[Opening Given data section]

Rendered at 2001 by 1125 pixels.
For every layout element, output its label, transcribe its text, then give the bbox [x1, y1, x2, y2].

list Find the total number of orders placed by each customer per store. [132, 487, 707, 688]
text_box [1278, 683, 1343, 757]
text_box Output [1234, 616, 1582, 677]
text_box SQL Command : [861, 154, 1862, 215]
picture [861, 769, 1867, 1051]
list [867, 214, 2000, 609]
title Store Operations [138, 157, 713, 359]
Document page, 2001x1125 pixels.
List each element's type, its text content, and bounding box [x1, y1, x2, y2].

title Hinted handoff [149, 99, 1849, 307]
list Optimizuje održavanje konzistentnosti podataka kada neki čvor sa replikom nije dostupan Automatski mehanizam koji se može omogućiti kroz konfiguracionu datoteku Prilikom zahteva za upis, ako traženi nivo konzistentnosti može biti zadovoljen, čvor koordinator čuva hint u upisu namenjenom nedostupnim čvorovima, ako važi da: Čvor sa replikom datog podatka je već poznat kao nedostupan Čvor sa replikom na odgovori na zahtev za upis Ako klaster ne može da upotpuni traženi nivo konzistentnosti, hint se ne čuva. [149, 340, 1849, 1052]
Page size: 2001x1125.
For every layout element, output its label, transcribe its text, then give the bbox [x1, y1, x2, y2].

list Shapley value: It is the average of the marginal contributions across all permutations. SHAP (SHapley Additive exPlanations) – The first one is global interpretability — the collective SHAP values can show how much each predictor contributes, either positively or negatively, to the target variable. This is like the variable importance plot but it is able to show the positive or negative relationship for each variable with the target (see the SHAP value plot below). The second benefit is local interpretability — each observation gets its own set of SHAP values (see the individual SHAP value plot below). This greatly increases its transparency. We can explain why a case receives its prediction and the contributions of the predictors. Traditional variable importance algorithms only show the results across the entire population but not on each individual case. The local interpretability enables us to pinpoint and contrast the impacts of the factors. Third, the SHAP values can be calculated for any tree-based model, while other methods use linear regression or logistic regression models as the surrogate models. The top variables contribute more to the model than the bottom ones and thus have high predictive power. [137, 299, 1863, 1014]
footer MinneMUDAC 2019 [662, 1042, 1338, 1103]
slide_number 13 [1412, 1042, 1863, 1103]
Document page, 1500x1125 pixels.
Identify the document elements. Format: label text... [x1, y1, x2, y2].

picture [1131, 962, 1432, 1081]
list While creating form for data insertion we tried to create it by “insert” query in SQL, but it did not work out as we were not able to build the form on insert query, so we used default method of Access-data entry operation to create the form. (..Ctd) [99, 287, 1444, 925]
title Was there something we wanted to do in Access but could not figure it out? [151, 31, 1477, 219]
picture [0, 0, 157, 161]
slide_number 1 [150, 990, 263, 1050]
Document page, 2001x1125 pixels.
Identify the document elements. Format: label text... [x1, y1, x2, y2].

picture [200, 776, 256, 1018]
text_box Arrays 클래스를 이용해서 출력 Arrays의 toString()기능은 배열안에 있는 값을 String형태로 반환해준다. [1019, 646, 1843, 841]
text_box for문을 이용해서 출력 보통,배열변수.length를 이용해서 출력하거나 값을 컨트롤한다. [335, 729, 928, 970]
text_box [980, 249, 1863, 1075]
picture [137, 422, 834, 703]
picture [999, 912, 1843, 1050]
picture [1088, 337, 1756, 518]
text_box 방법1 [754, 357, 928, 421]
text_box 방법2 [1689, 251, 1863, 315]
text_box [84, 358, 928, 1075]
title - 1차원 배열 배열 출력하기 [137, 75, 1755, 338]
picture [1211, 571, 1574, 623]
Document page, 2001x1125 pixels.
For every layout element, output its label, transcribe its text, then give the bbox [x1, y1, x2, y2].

[Closing Given data section]

• _Work item_
From the first line to the last, reproduce the data above exactly.

• _Solution for this task_
Rendered at 2001 by 1125 pixels.
For every layout element, output its label, transcribe its text, then give the bbox [x1, y1, x2, y2].

list Find the total number of orders placed by each customer per store. [132, 487, 707, 688]
text_box [1278, 683, 1343, 757]
text_box Output [1234, 616, 1582, 677]
text_box SQL Command : [861, 154, 1862, 215]
picture [861, 769, 1867, 1051]
list [867, 214, 2000, 609]
title Store Operations [138, 157, 713, 359]
Document page, 2001x1125 pixels.
List each element's type, its text content, and bounding box [x1, y1, x2, y2].

title Hinted handoff [149, 99, 1849, 307]
list Optimizuje održavanje konzistentnosti podataka kada neki čvor sa replikom nije dostupan Automatski mehanizam koji se može omogućiti kroz konfiguracionu datoteku Prilikom zahteva za upis, ako traženi nivo konzistentnosti može biti zadovoljen, čvor koordinator čuva hint u upisu namenjenom nedostupnim čvorovima, ako važi da: Čvor sa replikom datog podatka je već poznat kao nedostupan Čvor sa replikom na odgovori na zahtev za upis Ako klaster ne može da upotpuni traženi nivo konzistentnosti, hint se ne čuva. [149, 340, 1849, 1052]
Page size: 2001x1125.
For every layout element, output its label, transcribe its text, then give the bbox [x1, y1, x2, y2].

list Shapley value: It is the average of the marginal contributions across all permutations. SHAP (SHapley Additive exPlanations) – The first one is global interpretability — the collective SHAP values can show how much each predictor contributes, either positively or negatively, to the target variable. This is like the variable importance plot but it is able to show the positive or negative relationship for each variable with the target (see the SHAP value plot below). The second benefit is local interpretability — each observation gets its own set of SHAP values (see the individual SHAP value plot below). This greatly increases its transparency. We can explain why a case receives its prediction and the contributions of the predictors. Traditional variable importance algorithms only show the results across the entire population but not on each individual case. The local interpretability enables us to pinpoint and contrast the impacts of the factors. Third, the SHAP values can be calculated for any tree-based model, while other methods use linear regression or logistic regression models as the surrogate models. The top variables contribute more to the model than the bottom ones and thus have high predictive power. [137, 299, 1863, 1014]
footer MinneMUDAC 2019 [662, 1042, 1338, 1103]
slide_number 13 [1412, 1042, 1863, 1103]
Document page, 1500x1125 pixels.
Identify the document elements. Format: label text... [x1, y1, x2, y2].

picture [1131, 962, 1432, 1081]
list While creating form for data insertion we tried to create it by “insert” query in SQL, but it did not work out as we were not able to build the form on insert query, so we used default method of Access-data entry operation to create the form. (..Ctd) [99, 287, 1444, 925]
title Was there something we wanted to do in Access but could not figure it out? [151, 31, 1477, 219]
picture [0, 0, 157, 161]
slide_number 1 [150, 990, 263, 1050]
Document page, 2001x1125 pixels.
Identify the document elements. Format: label text... [x1, y1, x2, y2].

picture [200, 776, 256, 1018]
text_box Arrays 클래스를 이용해서 출력 Arrays의 toString()기능은 배열안에 있는 값을 String형태로 반환해준다. [1019, 646, 1843, 841]
text_box for문을 이용해서 출력 보통,배열변수.length를 이용해서 출력하거나 값을 컨트롤한다. [335, 729, 928, 970]
text_box [980, 249, 1863, 1075]
picture [137, 422, 834, 703]
picture [999, 912, 1843, 1050]
picture [1088, 337, 1756, 518]
text_box 방법1 [754, 357, 928, 421]
text_box 방법2 [1689, 251, 1863, 315]
text_box [84, 358, 928, 1075]
title - 1차원 배열 배열 출력하기 [137, 75, 1755, 338]
picture [1211, 571, 1574, 623]
Document page, 2001x1125 pixels.
For every layout element, output its label, transcribe its text, then give the bbox [x1, y1, x2, y2].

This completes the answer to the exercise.